Description of the task: The range to repeat runs from the line with "focal_mm: 180" to the last line below, both ends included; give it exactly and without pictures.

BEGIN Given records

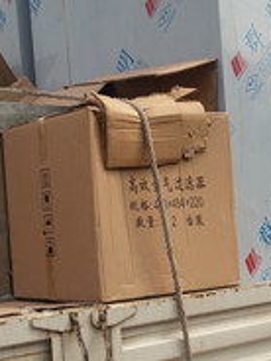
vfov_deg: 33.5
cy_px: 239
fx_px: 595
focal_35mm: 57
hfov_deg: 25.7
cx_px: 146
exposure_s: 1/1190
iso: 50
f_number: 2.2
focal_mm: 3.66
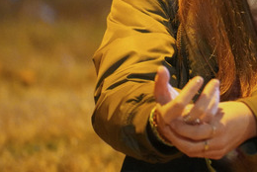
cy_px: -69
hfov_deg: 3.8
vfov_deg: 2.6
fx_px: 3852
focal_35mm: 539
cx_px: 290
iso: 12800
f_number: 2.8
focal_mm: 180
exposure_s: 1/200
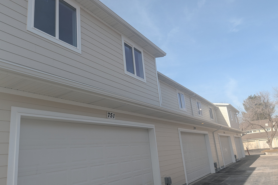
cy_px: 99
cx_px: 138
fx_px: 201
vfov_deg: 49.5
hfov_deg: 69.4
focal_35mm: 26
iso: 21
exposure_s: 1/1052
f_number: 1.68
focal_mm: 6.9
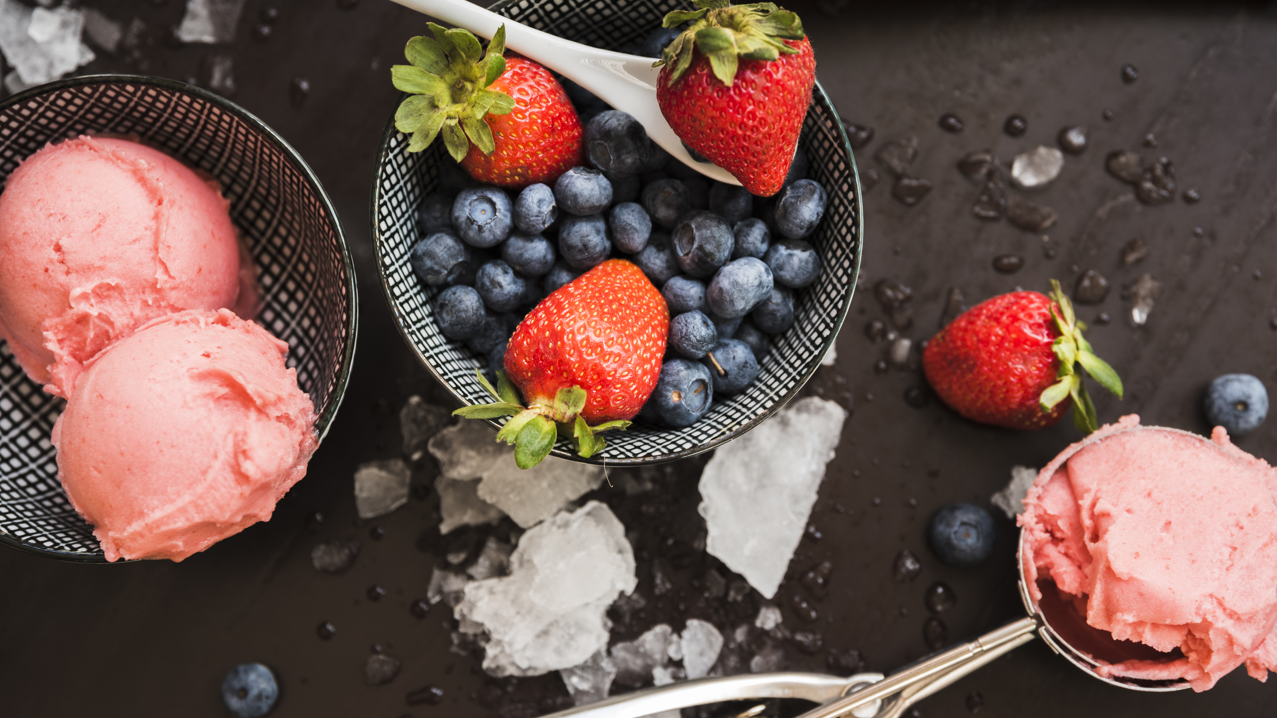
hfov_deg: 28.6
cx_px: 643
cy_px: 337
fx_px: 2506
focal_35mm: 74
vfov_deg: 16.3
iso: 500
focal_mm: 70
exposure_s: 1/125
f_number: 4.5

END Given records

Written solution:
focal_mm: 180
exposure_s: 1/200
cy_px: 99
cx_px: 138
fx_px: 201
vfov_deg: 49.5
hfov_deg: 69.4
focal_35mm: 26
iso: 21
exposure_s: 1/1052
f_number: 1.68
focal_mm: 6.9
hfov_deg: 28.6
cx_px: 643
cy_px: 337
fx_px: 2506
focal_35mm: 74
vfov_deg: 16.3
iso: 500
focal_mm: 70
exposure_s: 1/125
f_number: 4.5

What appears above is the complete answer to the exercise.